Access to Hospitals II: Consequences for Patients Of course, data on bed supply or utilization can tell us nothing about whether access to appropriate and necessary care is getting better or worse. So, is there substance to claims that provinces overshot in cutting capacity in their zeal to reduce public expenditure on hospitals? Much was made, for example, of the decision by Saskatchewan in the early 1990s to shut down more than 50 hospitals in small communities (Calgary Herald 1993; Winnipeg Free Press 1993). Despite protests and anguish before and during the process, residents' fears about the impact of the closures turned out to be groundless. Death rates in communities where hospitals closed actually declined faster than those in communities that retained their hospitals (Liu et al. 2001). Urban downsizing in Winnipeg had similar (non)-effects - the closure of 700 beds in the mid- 1990s had no detectable effect on death rates, frequency of visits to physician offices/emergency rooms or re-admission rates (Brownell et al. 1999). And a recent analysis of the rationalization of coronary revascularization procedures in Calgary found no evidence of adverse effects on health outcomes (Hemmelgarn et al. 2001).
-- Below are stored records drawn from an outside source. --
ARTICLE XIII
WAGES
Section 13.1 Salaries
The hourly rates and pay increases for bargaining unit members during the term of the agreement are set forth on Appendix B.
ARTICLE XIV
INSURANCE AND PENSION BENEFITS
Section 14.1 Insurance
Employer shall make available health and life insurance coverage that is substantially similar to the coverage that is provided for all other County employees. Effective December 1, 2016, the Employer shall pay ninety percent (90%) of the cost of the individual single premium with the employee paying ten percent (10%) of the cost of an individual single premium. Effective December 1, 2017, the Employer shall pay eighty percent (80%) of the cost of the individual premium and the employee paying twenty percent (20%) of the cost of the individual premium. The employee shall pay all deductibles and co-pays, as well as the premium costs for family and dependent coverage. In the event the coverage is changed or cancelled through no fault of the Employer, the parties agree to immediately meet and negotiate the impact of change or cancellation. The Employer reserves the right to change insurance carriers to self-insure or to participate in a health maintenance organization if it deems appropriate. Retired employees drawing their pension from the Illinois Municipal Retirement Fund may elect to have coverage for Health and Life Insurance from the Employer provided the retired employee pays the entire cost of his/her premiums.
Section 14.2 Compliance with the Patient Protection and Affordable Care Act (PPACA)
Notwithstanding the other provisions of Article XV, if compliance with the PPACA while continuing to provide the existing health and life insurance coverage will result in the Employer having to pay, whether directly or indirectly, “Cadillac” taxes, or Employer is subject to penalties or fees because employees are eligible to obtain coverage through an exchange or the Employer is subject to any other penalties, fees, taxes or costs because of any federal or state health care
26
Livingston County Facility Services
Detailed patient chart reviews continue to suggest that, even with the significant downsizing of the past decade, some beds continue to be occupied by patients who either did not need to be in a bed in the first place, or whose occupancy of a hospital bed reflects an inappropriate placement or level of care (Wright et al. 1997; Wright and Cardiff 1998). Recent studies based at individual hospitals are reporting fewer inappropriate admissions to hospital, but continued issues related to patients with unnecessarily long stays, due to inadequate alternative communitybased resources and the absence of effective mechanisms for connecting patients with appropriate resources in a timely fashion, even when the resources exist (Cardiff 2002).
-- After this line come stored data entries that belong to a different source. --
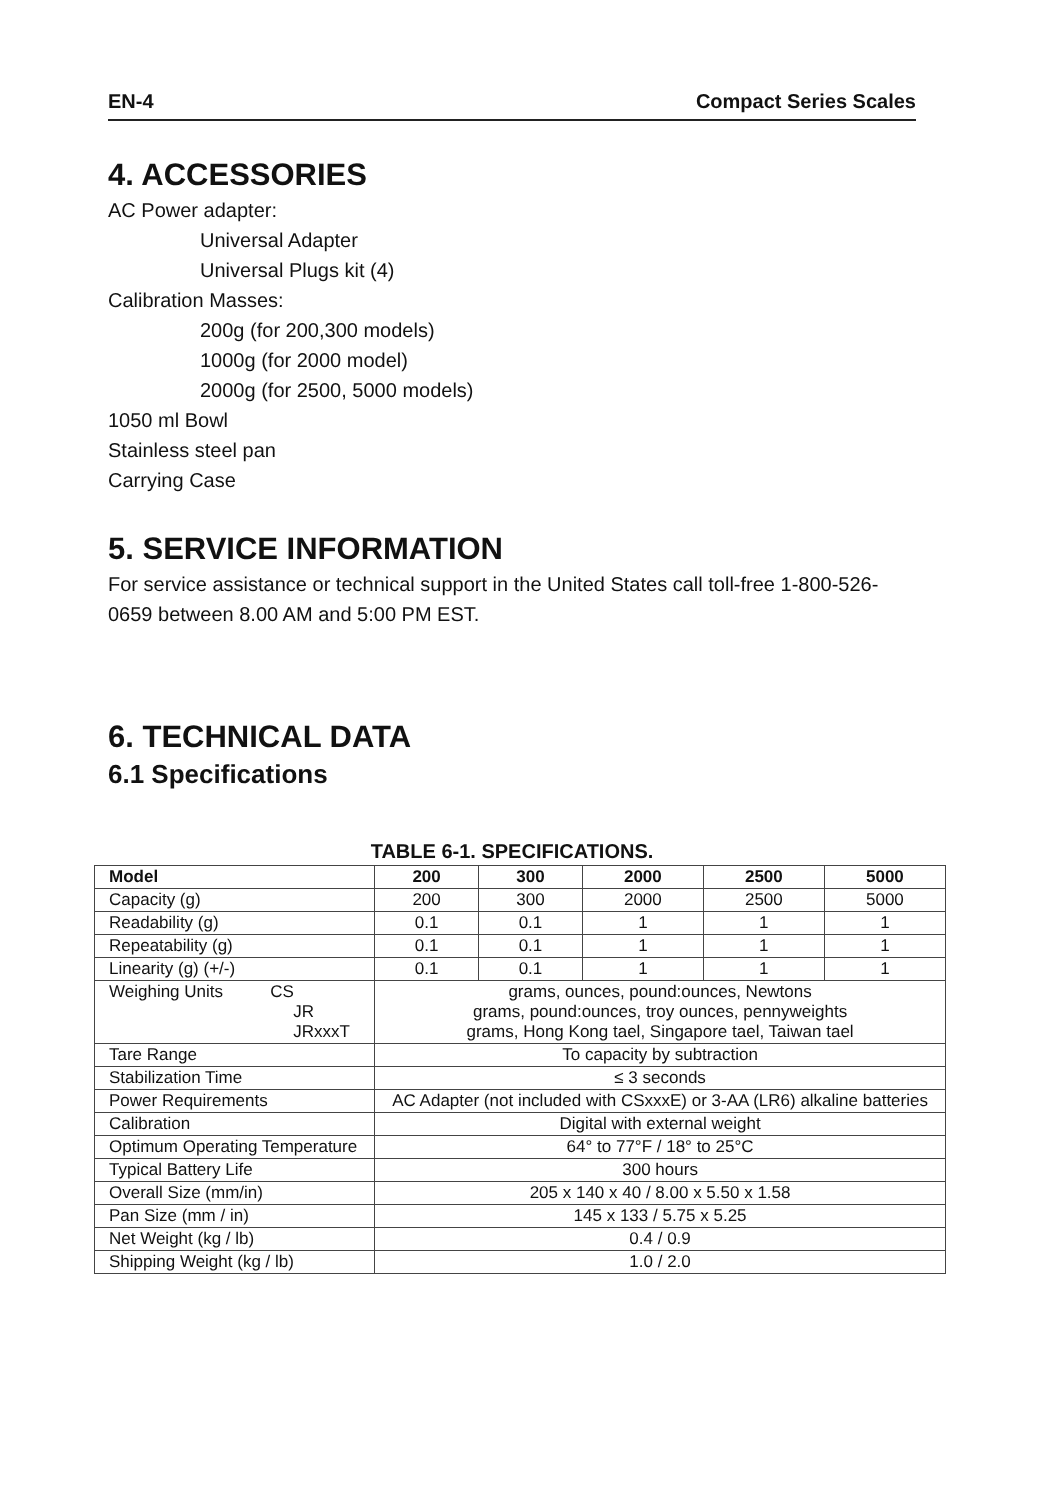EN-4 Compact Series Scales
4. ACCESSORIES
AC Power adapter:
Universal Adapter
Universal Plugs kit (4)
Calibration Masses:
200g (for 200,300 models)
1000g (for 2000 model)
2000g (for 2500, 5000 models)
1050 ml Bowl
Stainless steel pan
Carrying Case
5. SERVICE INFORMATION
For service assistance or technical support in the United States call toll-free 1-800-526-0659 between 8.00 AM and 5:00 PM EST.
6. TECHNICAL DATA
6.1 Specifications
TABLE 6-1. SPECIFICATIONS.
| Model | 200 | 300 | 2000 | 2500 | 5000 |
| --- | --- | --- | --- | --- | --- |
| Capacity (g) | 200 | 300 | 2000 | 2500 | 5000 |
| Readability (g) | 0.1 | 0.1 | 1 | 1 | 1 |
| Repeatability (g) | 0.1 | 0.1 | 1 | 1 | 1 |
| Linearity (g) (+/-) | 0.1 | 0.1 | 1 | 1 | 1 |
| Weighing Units CS JR JRxxxT | grams, ounces, pound:ounces, Newtons grams, pound:ounces, troy ounces, pennyweights grams, Hong Kong tael, Singapore tael, Taiwan tael | | | | |
| Tare Range | To capacity by subtraction | | | | |
| Stabilization Time | ≤ 3 seconds | | | | |
| Power Requirements | AC Adapter (not included with CSxxxE) or 3-AA (LR6) alkaline batteries | | | | |
| Calibration | Digital with external weight | | | | |
| Optimum Operating Temperature | 64° to 77°F / 18° to 25°C | | | | |
| Typical Battery Life | 300 hours | | | | |
| Overall Size (mm/in) | 205 x 140 x 40 / 8.00 x 5.50 x 1.58 | | | | |
| Pan Size (mm / in) | 145 x 133 / 5.75 x 5.25 | | | | |
| Net Weight (kg / lb) | 0.4 / 0.9 | | | | |
| Shipping Weight (kg / lb) | 1.0 / 2.0 | | | | |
Yet, such evidence of continuing inappropriate hospital use coexists with continuing concerns about excessive waits for hospital care. Unfortunately, Canada continues to lack any reliable method of reporting, in a consistent and systematic way, changes in lengths of wait lists, or median or mean wait times (McDonald et al. 1998; Sanmartin et al. 2000; McGurran 2002). As a result of a recent Federal/Provincial/Territorial Performance Indicator Reporting Committee process, there is now an agreement in place on how to measure waiting times for a few procedures, but many jurisdictions are not yet in a position to report these data.

Recent research reports from Manitoba and Nova Scotia, using administrative data, have provided a mixed picture, with waits for some procedures increasing and for others showing declines (Nova Scotia Department of Health 1997; De Coster et al. 2000). Data from the British Columbia wait list registry (covering most of the province's largest hospitals) similarly show increased waits for a number of procedures, but decreases for others, over the period since 1996 (Canadian Institute for Health Information 2001b). And data reported recently by the provinces (Foss 2002) include long wait times for many procedures. Available data on urgent/emergent hospital care continue to show very short waits (see, for example, Cardiac Care Network of Ontario 2002; De Coster et al. 2000). In short, the little reliable data that do exist provide a mixed picture, with waits for some elective procedures getting longer, for others shorter, but for more urgent procedures, continued timely care.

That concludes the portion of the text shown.